给定文段.
──────────────────────────────

学校数据科学，第二部分：使用 Python 进行学生选修课分配-优快云博客

原文：towardsdatascience.com/data-science-for-schools-part-2-student-electives-allocation-with-python-9102830fff9c

想象以下场景：你是一名教师，有人要求你帮助为 200 名学生创建一个课外“选项/选修”课程。

每个学生选择他们前四个偏好，你需要以最大化学生满意度的方式分配学生，同时考虑到各种约束（例如，一个选修课至少需要 5 名学生才能运行）。

你是如何做到的？

https://github.com/OpenDocCN/towardsdatascience-blog-zh-2024/raw/master/docs/img/fbf0c5f0cd611a7cbcdd07b7c4299716.png

作者提供的图片

学校数据科学

在这篇文章中，我将向你展示如何使用数据科学——特别是线性规划这种技术——来解决这个问题。

这是我展示学校如何应用数据科学和人工智能来改善诸如：

排课
评估
课程计划

我的目的是帮助你自动化无聊的事情，让教师有更多时间专注于他们最擅长的事情：教学。

如果我不是教师，我为什么要关心（这个问题）？

正如我之前所论证，数据科学家对机器学习的痴迷程度过高：

停止过度使用 Scikit-Learn，尝试 OR-Tools 代替

在这篇文章中，我们将使用一种称为线性规划的技术，这是一种巧妙的方法来处理诸如：

“每个学生必须被分配到他们前四个选择中的一个”
“如果一个学生在秋季学期被分配到足球，那么他们春季学期将无资格被分配到足球”

…并将它们转换成可以编程解决的数学方程式。

线性规划是你在数据科学工具箱中拥有的非常有价值的技能。如果你想创建一个独特的个人作品集，并学习一个高价值（但供应量低）的数据技能，这是一个很好的开始。

我的之前指南通过展示如何使用 Python 自动安排缺席常规教师的课程覆盖开始。

https://github.com/OpenDocCN/towardsdatascience-blog-zh-2024/raw/master/docs/img/4a13c49492dc0ad944edfb489eb863e4.png

来自我之前文章《学校数据科学，第一部分》的图片，Data Science for Schools, Part 1

在本指南中，我们将在此基础上构建，并介绍一些更复杂的约束条件。

第一部分：创建数据

在我们开始优化之前，我们需要设置我们的环境并创建一些数据。

首先，我们将导入所需的库：

import numpy as np
import pandas as pd
from collections import Counter
from faker import Faker
from ortools.sat.python import cp_model
from ortools.linear_solver import pywraplp

接下来，让我们创建一个名为options的 DataFrame，列出提供的选修课及其最大容量：

# Define dict of options
# Format: {option: max_capacity}
options_dict = {
    "Badminton": 20,
    "Football 1": 28,
    "Football 2": 28,
    "Basketball": 15,
    "Cricket": 22,
    "Basket Weaving": 20,
    "Lego Engineering": 20,
    "History Guided Reading": 20,
    "Learn a Brass Instrument": 10,
    "Public Speaking": 15,
    "Knitting": 15,
    "Karate": 15,
}

# Convert to DataFrame and insert id column
options = pd.DataFrame(list(options_dict.items()), columns=['Option', 'Maximum capacity'])

──────────────────────────────

待分析数据.
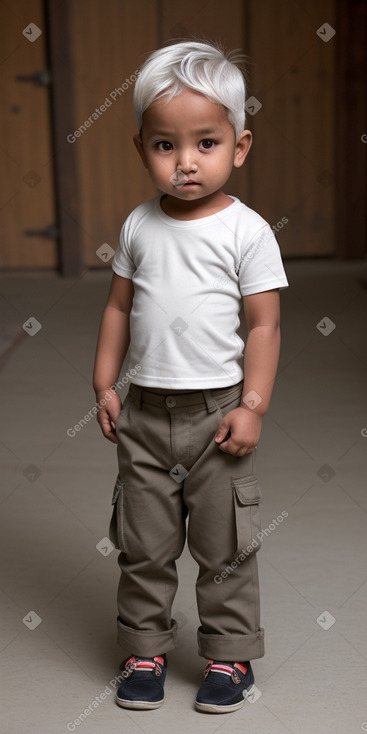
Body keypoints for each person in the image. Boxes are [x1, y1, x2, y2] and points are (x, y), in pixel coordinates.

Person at [93, 39, 289, 714]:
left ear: (238, 146)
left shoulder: (246, 231)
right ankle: (143, 649)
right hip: (145, 416)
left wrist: (253, 405)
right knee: (142, 545)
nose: (184, 163)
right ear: (141, 146)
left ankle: (229, 658)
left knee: (224, 545)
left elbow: (263, 324)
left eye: (205, 143)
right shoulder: (138, 227)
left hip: (216, 415)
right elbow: (118, 308)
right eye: (164, 146)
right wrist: (104, 384)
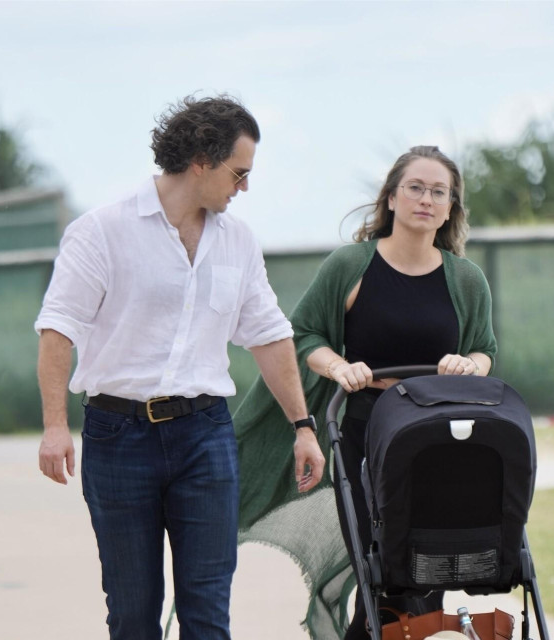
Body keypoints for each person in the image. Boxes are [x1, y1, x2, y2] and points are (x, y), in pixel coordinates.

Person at [35, 94, 325, 640]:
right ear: (201, 159)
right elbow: (58, 330)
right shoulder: (101, 232)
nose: (244, 187)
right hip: (118, 437)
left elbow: (268, 335)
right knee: (133, 612)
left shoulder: (237, 241)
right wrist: (55, 425)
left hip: (205, 436)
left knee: (208, 611)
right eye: (238, 173)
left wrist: (302, 426)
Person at [234, 146, 496, 639]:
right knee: (383, 567)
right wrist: (338, 366)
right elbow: (306, 334)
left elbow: (484, 349)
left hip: (436, 433)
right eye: (415, 188)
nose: (426, 199)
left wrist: (469, 364)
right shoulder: (350, 265)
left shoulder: (466, 279)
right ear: (392, 198)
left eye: (439, 192)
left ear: (450, 207)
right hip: (364, 428)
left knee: (426, 573)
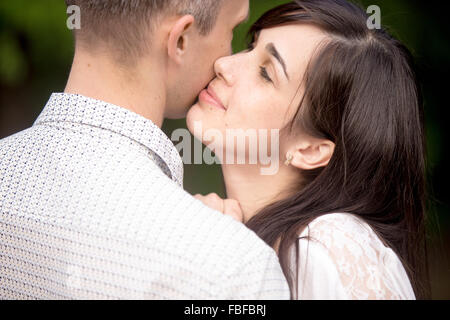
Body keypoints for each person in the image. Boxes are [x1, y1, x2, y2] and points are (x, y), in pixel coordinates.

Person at [0, 0, 290, 299]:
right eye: (233, 30)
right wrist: (219, 245)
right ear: (180, 40)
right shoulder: (233, 269)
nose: (226, 62)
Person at [191, 0, 430, 300]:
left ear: (311, 149)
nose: (224, 65)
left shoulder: (328, 246)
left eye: (266, 73)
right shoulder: (247, 238)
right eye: (251, 46)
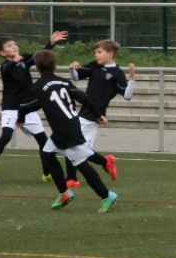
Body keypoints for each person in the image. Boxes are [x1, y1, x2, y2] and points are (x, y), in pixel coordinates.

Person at [17, 50, 118, 212]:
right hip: (71, 124)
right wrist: (98, 114)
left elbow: (26, 106)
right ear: (55, 66)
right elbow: (84, 98)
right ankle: (64, 191)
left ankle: (106, 195)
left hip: (64, 130)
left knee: (80, 163)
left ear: (36, 68)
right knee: (47, 153)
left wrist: (20, 117)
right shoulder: (64, 82)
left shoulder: (38, 87)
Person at [0, 31, 67, 186]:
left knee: (43, 141)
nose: (14, 46)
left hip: (27, 108)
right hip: (11, 108)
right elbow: (7, 69)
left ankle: (46, 173)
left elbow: (40, 56)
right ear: (2, 53)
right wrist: (14, 62)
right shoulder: (5, 66)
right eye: (9, 46)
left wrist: (51, 43)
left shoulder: (23, 60)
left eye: (14, 44)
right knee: (6, 136)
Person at [64, 39, 135, 188]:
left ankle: (72, 178)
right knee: (77, 147)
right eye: (95, 52)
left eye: (99, 52)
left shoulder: (117, 73)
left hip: (94, 115)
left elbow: (128, 96)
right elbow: (76, 76)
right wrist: (72, 69)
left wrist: (132, 78)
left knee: (71, 143)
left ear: (110, 53)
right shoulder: (95, 66)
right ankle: (104, 162)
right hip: (86, 111)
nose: (96, 55)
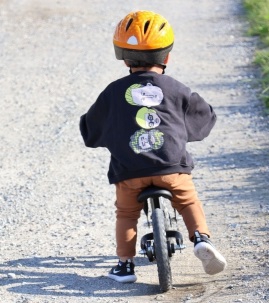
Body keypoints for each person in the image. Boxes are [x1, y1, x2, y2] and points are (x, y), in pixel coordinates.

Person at [79, 10, 227, 283]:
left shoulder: (113, 92)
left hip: (130, 171)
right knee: (187, 200)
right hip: (171, 167)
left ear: (123, 57)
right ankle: (201, 239)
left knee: (126, 214)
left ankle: (124, 266)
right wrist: (184, 134)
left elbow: (92, 126)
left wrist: (97, 135)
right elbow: (203, 117)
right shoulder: (177, 89)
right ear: (167, 56)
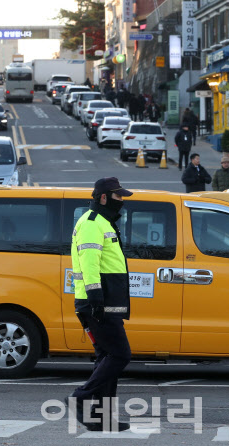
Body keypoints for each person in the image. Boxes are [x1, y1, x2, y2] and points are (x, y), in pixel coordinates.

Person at [68, 177, 133, 432]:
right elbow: (89, 262)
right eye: (119, 197)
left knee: (107, 356)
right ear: (104, 197)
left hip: (104, 302)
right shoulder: (92, 224)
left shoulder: (103, 222)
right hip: (97, 303)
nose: (122, 202)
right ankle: (80, 397)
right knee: (119, 354)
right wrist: (95, 298)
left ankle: (102, 417)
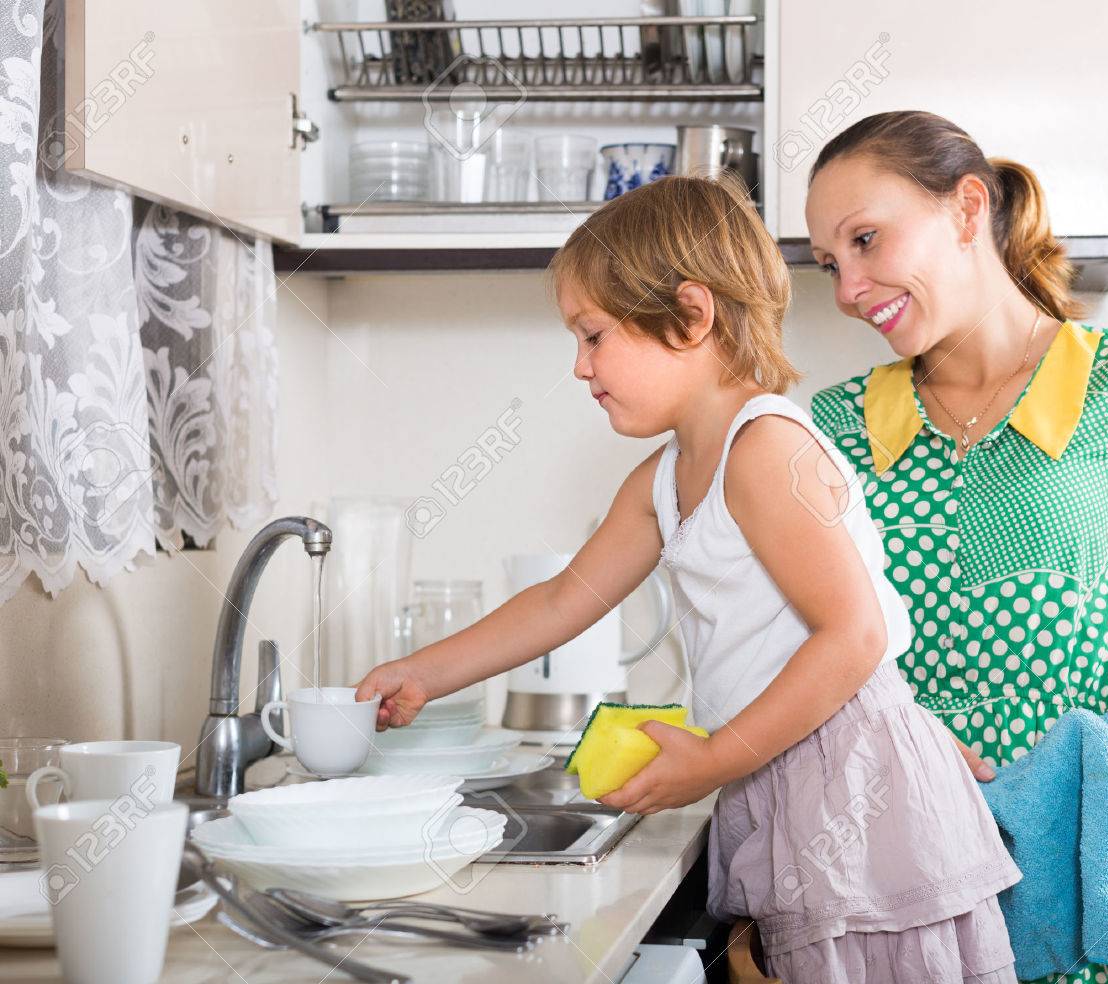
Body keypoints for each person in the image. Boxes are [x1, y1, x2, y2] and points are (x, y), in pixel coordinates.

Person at [357, 174, 1022, 982]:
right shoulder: (664, 479)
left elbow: (855, 636)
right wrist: (424, 671)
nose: (579, 365)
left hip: (852, 776)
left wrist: (712, 760)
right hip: (778, 761)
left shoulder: (766, 449)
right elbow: (567, 599)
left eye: (594, 335)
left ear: (692, 315)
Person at [804, 110, 1108, 983]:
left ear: (965, 207)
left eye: (866, 240)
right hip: (901, 858)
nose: (846, 288)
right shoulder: (833, 429)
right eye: (832, 262)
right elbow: (803, 655)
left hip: (1086, 842)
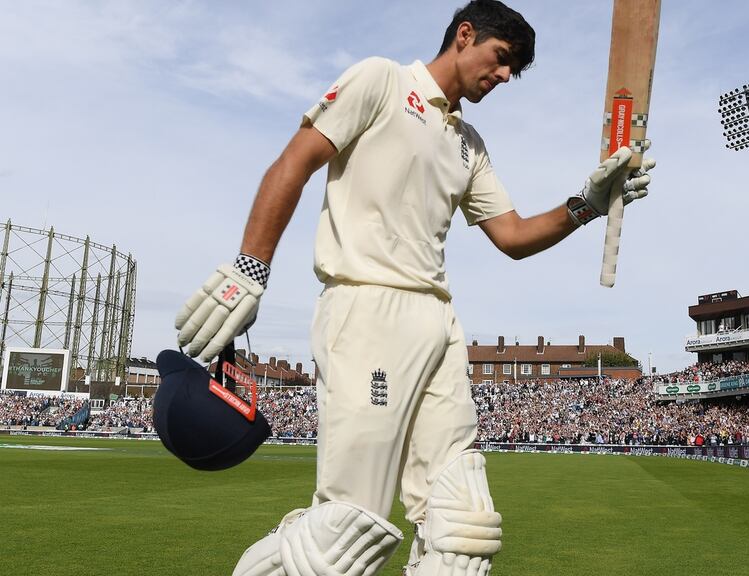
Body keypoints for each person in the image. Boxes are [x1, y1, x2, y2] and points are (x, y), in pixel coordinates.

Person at [172, 2, 656, 575]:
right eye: (502, 60)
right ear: (465, 34)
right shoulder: (381, 81)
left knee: (462, 529)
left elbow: (514, 235)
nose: (504, 77)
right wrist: (250, 269)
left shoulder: (468, 144)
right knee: (345, 531)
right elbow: (294, 162)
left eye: (514, 72)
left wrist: (588, 204)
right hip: (366, 307)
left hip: (439, 325)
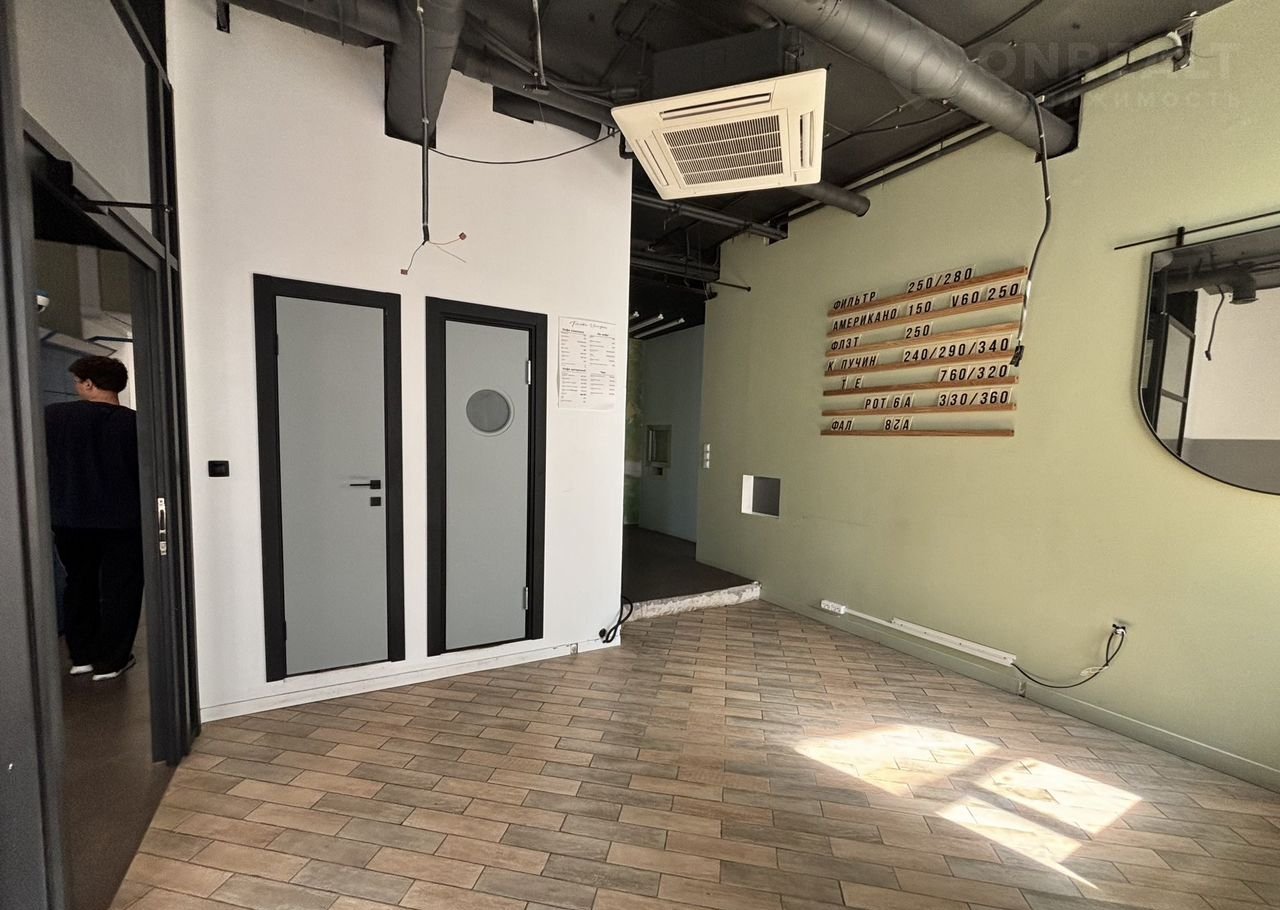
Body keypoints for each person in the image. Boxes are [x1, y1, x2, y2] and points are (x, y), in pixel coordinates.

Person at [45, 356, 144, 680]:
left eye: (77, 382)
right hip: (123, 522)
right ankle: (111, 662)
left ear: (89, 384)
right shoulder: (135, 424)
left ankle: (82, 657)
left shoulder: (54, 417)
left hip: (70, 520)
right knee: (121, 590)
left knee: (79, 584)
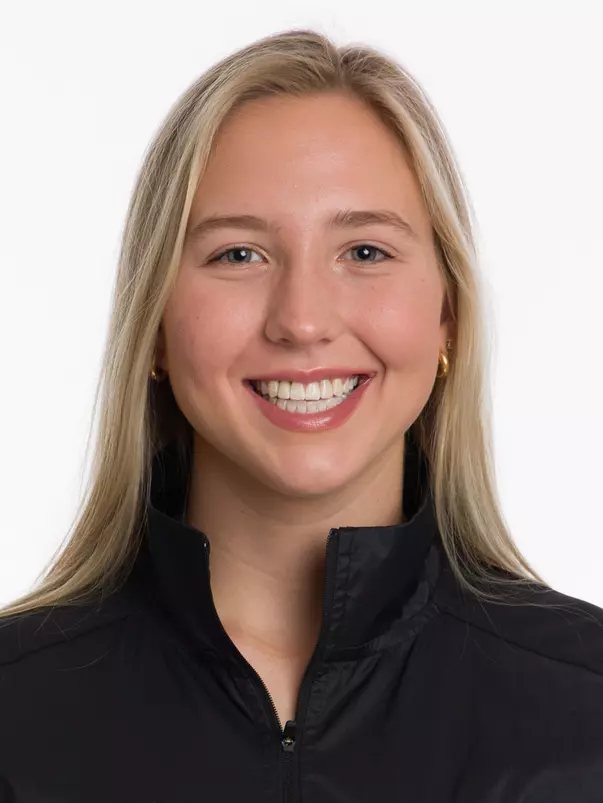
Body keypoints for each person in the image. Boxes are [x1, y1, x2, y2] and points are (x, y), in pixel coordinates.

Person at [1, 27, 602, 803]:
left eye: (365, 252)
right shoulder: (17, 716)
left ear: (446, 317)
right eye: (238, 254)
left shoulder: (584, 711)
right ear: (155, 327)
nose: (303, 319)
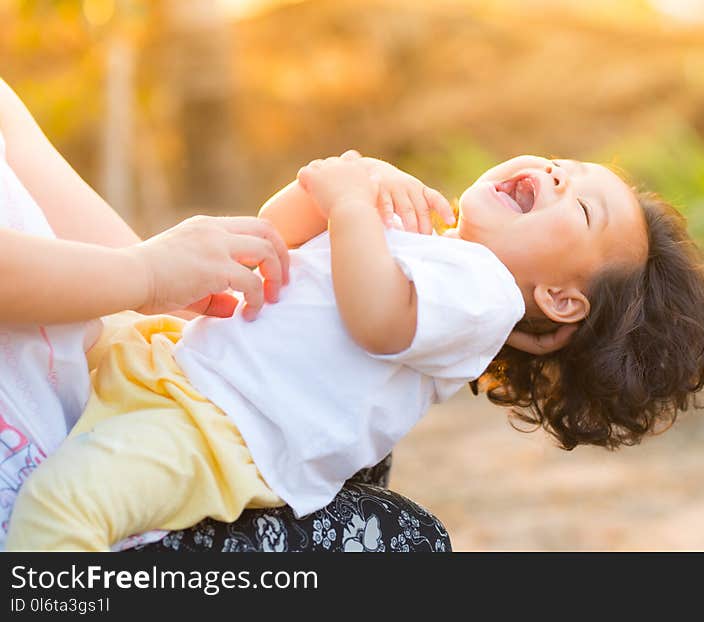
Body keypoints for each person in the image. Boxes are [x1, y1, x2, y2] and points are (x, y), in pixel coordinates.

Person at [6, 148, 704, 551]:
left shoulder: (483, 295)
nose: (560, 176)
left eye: (582, 204)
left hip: (214, 432)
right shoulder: (428, 235)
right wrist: (329, 186)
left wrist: (354, 206)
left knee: (63, 514)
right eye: (566, 165)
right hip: (173, 370)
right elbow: (274, 236)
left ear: (563, 300)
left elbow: (377, 318)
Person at [0, 78, 452, 552]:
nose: (541, 173)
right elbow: (143, 271)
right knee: (401, 540)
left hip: (81, 399)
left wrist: (200, 303)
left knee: (337, 436)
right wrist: (148, 273)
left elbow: (119, 256)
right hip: (44, 494)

──────────────────────────────

任务.
续写上面那篇讲用 Python 分配学生选修课的文章，从它最后一行之后写起。

作答结果.
options.insert(0, 'option_id', range(1, len(options)+1))
options

https://github.com/OpenDocCN/towardsdatascience-blog-zh-2024/raw/master/docs/img/b9a1b2efe7484f3a68a372e5702e14d2.png

图片由作者提供

接下来，我们将使用Faker库创建 200 个假学生，以编程方式创建逼真的姓名：

# Create 200 student IDs
student_ids = [_ for _ in range(1, 201)]

# Create 200 student names
fake = Faker()
student_names = [f"{fake.first_name()} {fake.last_name()}" for _ in student_ids]

# Store in a DataFrame
students = pd.DataFrame({
    'student_id': student_ids,
    'student_name': student_names,
})

students

https://github.com/OpenDocCN/towardsdatascience-blog-zh-2024/raw/master/docs/img/ad23b8a11290afe24b1267da8f14892a.png

图片由作者提供

现在，让我们创建学生的偏好，并将这些添加到students DataFrame 中。目前，我们假设这些偏好是随机的（稍后，我们将对其进行修改，使其更真实）：

# Create preferences
preferences_dict = {student: np.random.choice(options['option_id'], size=4, replace=False) for student in student_ids}
preferences = pd.DataFrame.from_dict(preferences_dict, orient='index', columns=[f'Preference {i}' for i in range(1, 4+1)])
preferences.index.name = 'student_id'
preferences.reset_index(inplace=True)

# Merge
students = pd.merge(students, preferences, on='student_id')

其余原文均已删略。